Stored items:
◆ ◆ ◆ ◆ ◆ ◆ ◆
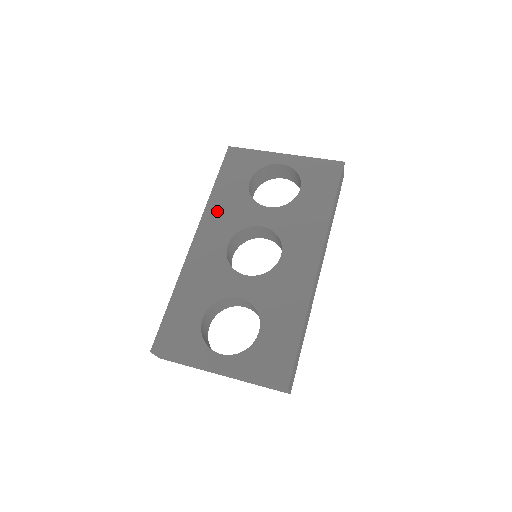
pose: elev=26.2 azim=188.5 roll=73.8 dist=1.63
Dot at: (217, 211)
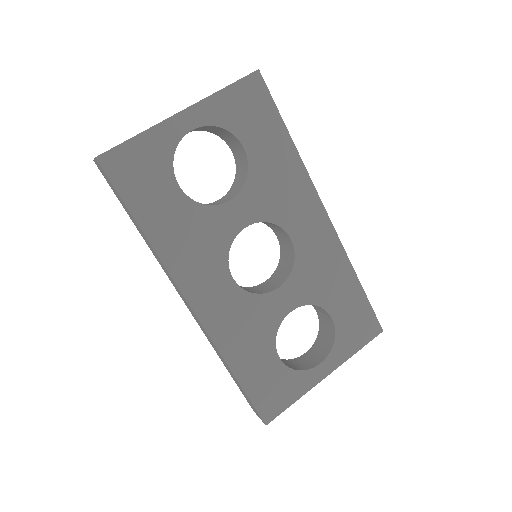
Dot at: (182, 255)
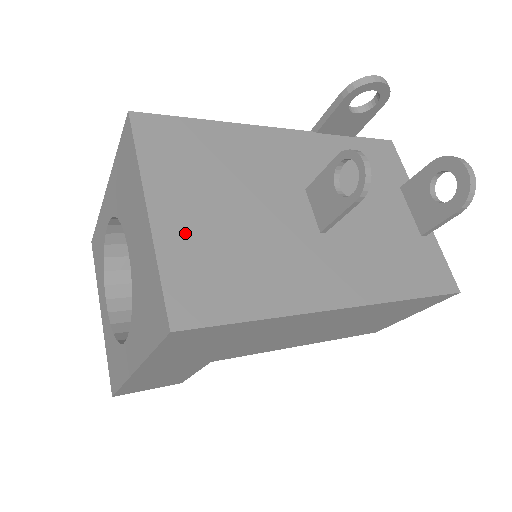
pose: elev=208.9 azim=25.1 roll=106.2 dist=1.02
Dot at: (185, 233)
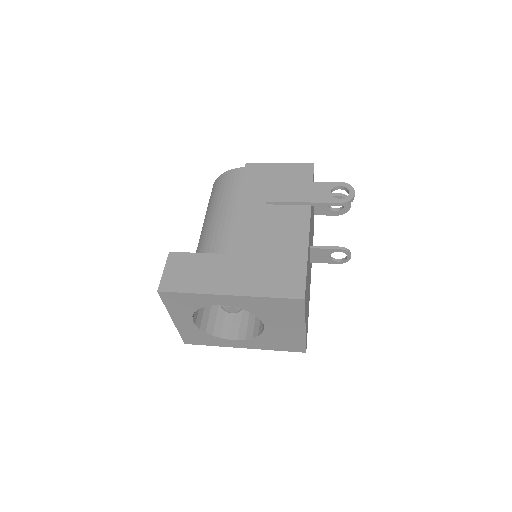
Dot at: occluded
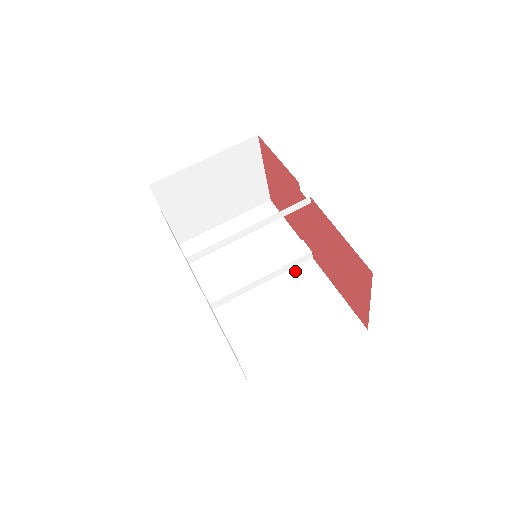
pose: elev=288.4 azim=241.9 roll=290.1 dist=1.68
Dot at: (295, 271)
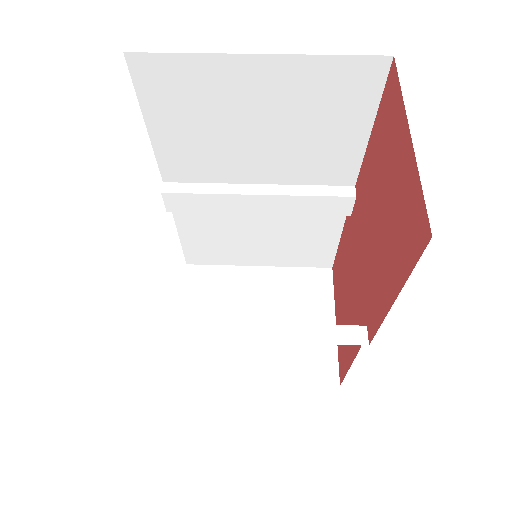
Dot at: (323, 340)
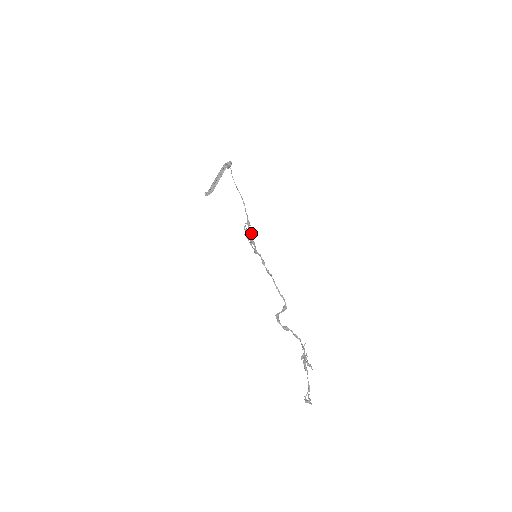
◆ ◆ ◆ ◆ ◆ ◆ ◆
**GIVEN TASK**
Turn the lines of the rows above into a Markdown table with the columns "No." and "Line," numbering each line and leaving out blank lines. Omit the pictures from the table.

**SOLUTION TO THIS EXERCISE**
| No. | Line |
|---|---|
| 1 | pose: elev=26.2 azim=188.5 roll=73.8 dist=1.63 |
| 2 | Dot at: (217, 211) |
| 3 | Dot at: (182, 255) |
| 4 | pose: elev=208.9 azim=25.1 roll=106.2 dist=1.02 |
| 5 | Dot at: (185, 233) |
| 6 | Dot at: occluded |
| 7 | pose: elev=288.4 azim=241.9 roll=290.1 dist=1.68 |
| 8 | Dot at: (295, 271) |
| 9 | Dot at: (323, 340) |